Banks will face the possibility of tougher requirements, including possible higher capital standards, if they have not fixed the shortcomings in their “living wills” by October, Federal Reserve Chairwoman Janet Yellen said Tuesday.
Appearing before the Senate Banking Committee, Yelllen was quizzed about the five megabanks that were told in April that they did not have credible plans for failing without the government getting involved.

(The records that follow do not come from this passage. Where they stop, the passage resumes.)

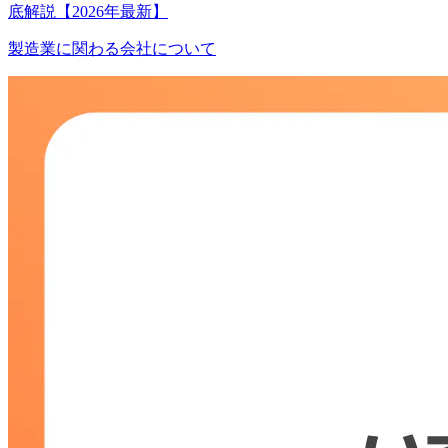
底解説【2026年最新】
製造業に関わる会社について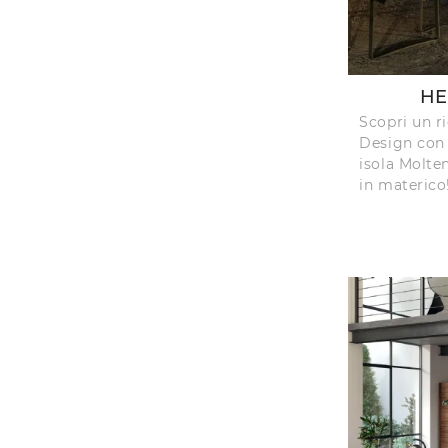
HE
Scopri un r
Design con 
isola Molte
in materico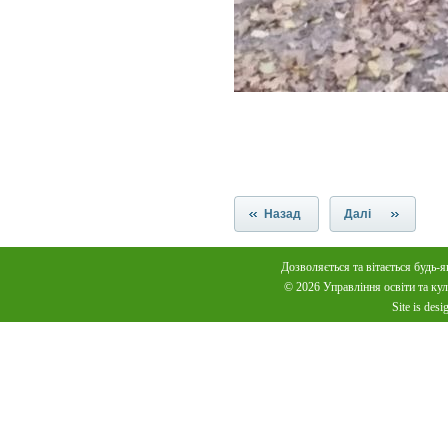
Назад
Далі
Дозволяється та вітається будь-я
© 2026 Управління освіти та куль
Site is des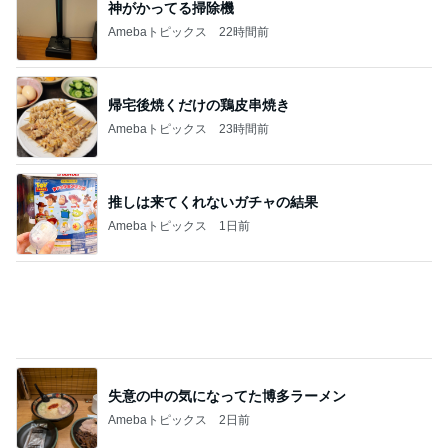
神がかってる掃除機
Amebaトピックス
22時間前
帰宅後焼くだけの鶏皮串焼き
Amebaトピックス
23時間前
推しは来てくれないガチャの結果
Amebaトピックス
1日前
失意の中の気になってた博多ラーメン
Amebaトピックス
2日前
高橋英樹 お好み焼き中に大粒の雨
Amebaトピックス
1日前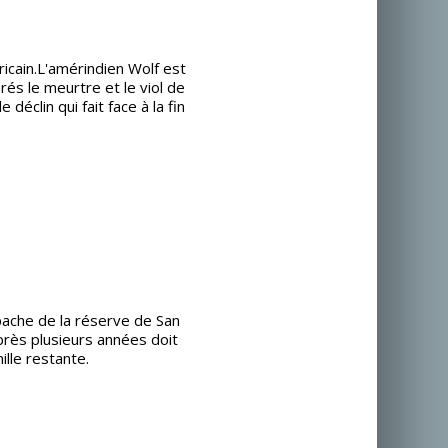
icain.L'amérindien Wolf est
prés le meurtre et le viol de
déclin qui fait face à la fin
Apache de la réserve de San
près plusieurs années doit
ille restante.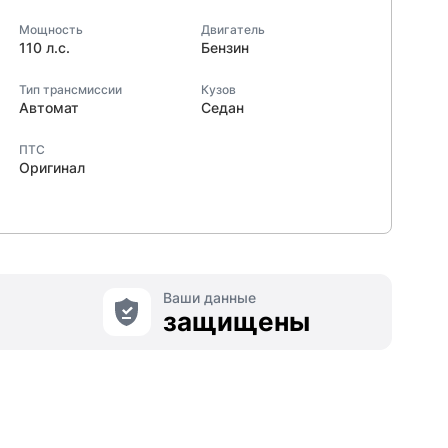
Мощность
Двигатель
110 л.с.
Бензин
Тип трансмиссии
Кузов
Автомат
Седан
ПТС
Оригинал
Ваши данные
защищены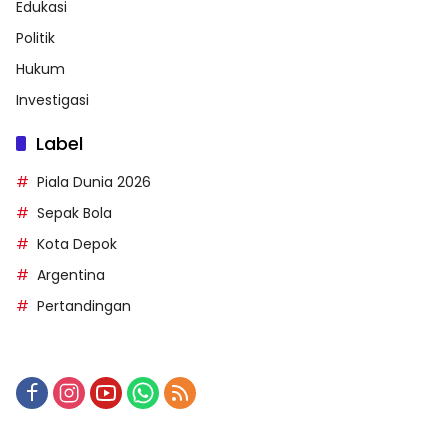
Edukasi
Politik
Hukum
Investigasi
Label
Piala Dunia 2026
Sepak Bola
Kota Depok
Argentina
Pertandingan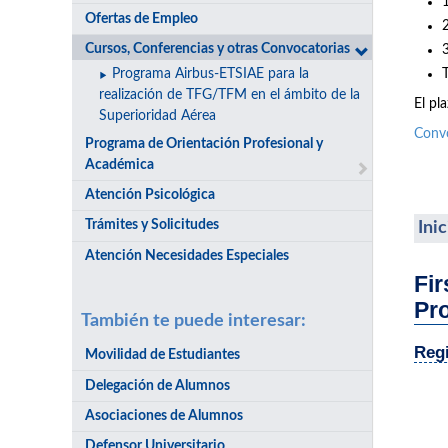
Ofertas de Empleo
Cursos, Conferencias y otras Convocatorias
Programa Airbus-ETSIAE para la
realización de TFG/TFM en el ámbito de la
El pl
Superioridad Aérea
Conv
Programa de Orientación Profesional y
Académica
Atención Psicológica
Trámites y Solicitudes
Ini
Atención Necesidades Especiales
Fir
Pr
También te puede interesar:
Regi
Movilidad de Estudiantes
Delegación de Alumnos
Asociaciones de Alumnos
Defensor Universitario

She told lawmakers that she would consider higher capital requirements or other penalties if the banks fell short of an October deadline to correct the problems identified in their living wills.
“There will be consequences” if the banks don’t improve their plans, Yellen said.
The living wills, a requirement of the 2010 Dodd-Frank financial reform law, mandate that the banks spell out how they would pay out creditors and resolve themselves under the bankruptcy code in case they ran into trouble.
After several rounds of the living wills process, Yellen said, the banks have “greatly increased their ability to be resolved, in the event of trouble, by bankruptcy” or by through the government’s resolution powers.
Nevertheless, “I couldn’t guarantee at this point” that they could safely go bankrupt, she said.
“I would not say at this point that all of them are prepared for resolution under bankruptcy,” she later added.
The banks whose living wills were deemed “not credible” by the Fed and the Federal Deposit Insurance Corporation were Bank of America, Bank of New York Mellon, JPMorgan Chase, State Street and Wells Fargo.
Under the law, those banks could face escalating consequences if they do not submit credible living wills, including ultimately forced divestitures or breakups.
The industry, however, has argued that the process is supposed to be iterative, with banks given time to respond to regulators’ criticism and make the needed changes.
Wall Street critics in Congress have pushed Yellen and other regulators to accelerate that process.
Yellen’s comments Wednesday indicate that she is responsive to their entreaties, despite the “substantial advances” that she said banks have made in recent years toward safe resolution.
In questioning from Sen. Elizabeth Warren, D-Mass., Yellen said any decisions about punishing banks must be made in consultation with other Fed and FDIC staffers.
“I can’t pre-commit today to tell you precisely what our response will be …but we are extremely serious about wanting to see progress, and certainly we’ll consider using those tools,” she said.